What to work on ▸ Could you extract the records below word for word, leaving the pictures out of your answer?

Dataset extract Start Marker

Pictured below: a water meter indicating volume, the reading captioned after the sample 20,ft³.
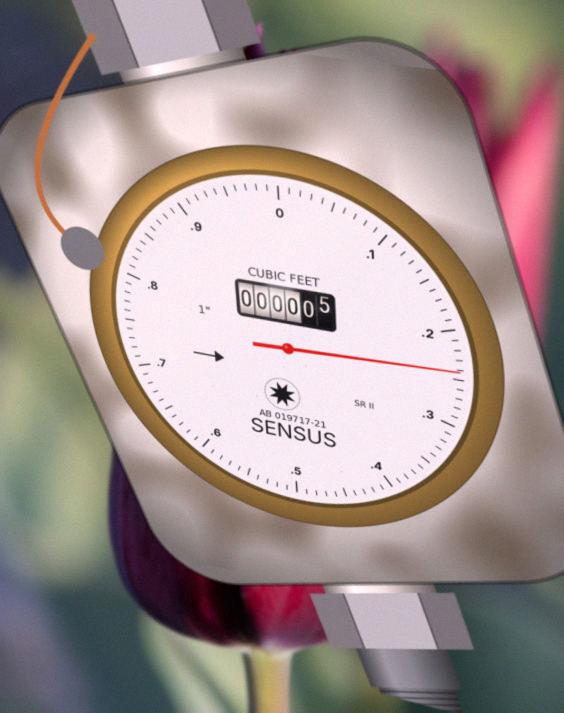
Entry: 5.24,ft³
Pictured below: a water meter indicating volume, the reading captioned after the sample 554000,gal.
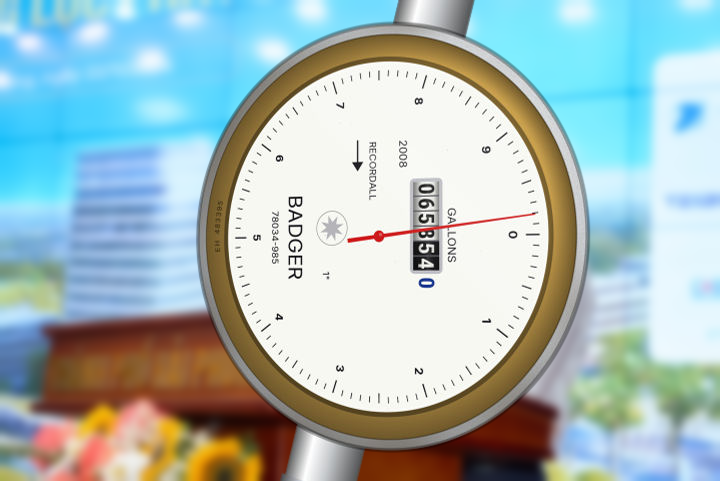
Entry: 658539.8,gal
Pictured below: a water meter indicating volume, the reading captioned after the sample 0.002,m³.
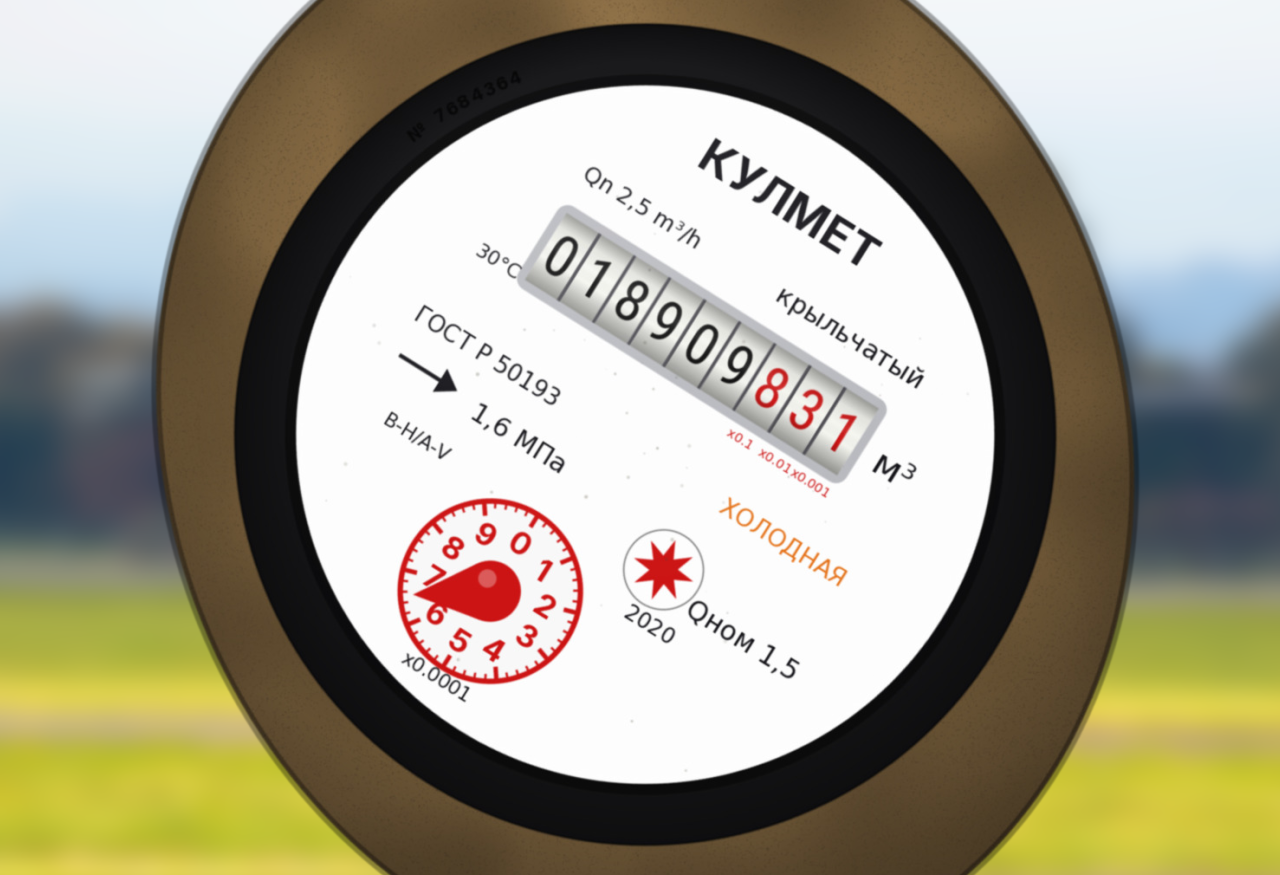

Dataset extract End Marker

Exercise answer ▸
Pictured below: a water meter indicating volume, the reading captioned after the sample 20,ft³.
Entry: 5.24,ft³
Pictured below: a water meter indicating volume, the reading captioned after the sample 554000,gal.
Entry: 658539.8,gal
Pictured below: a water meter indicating volume, the reading captioned after the sample 0.002,m³.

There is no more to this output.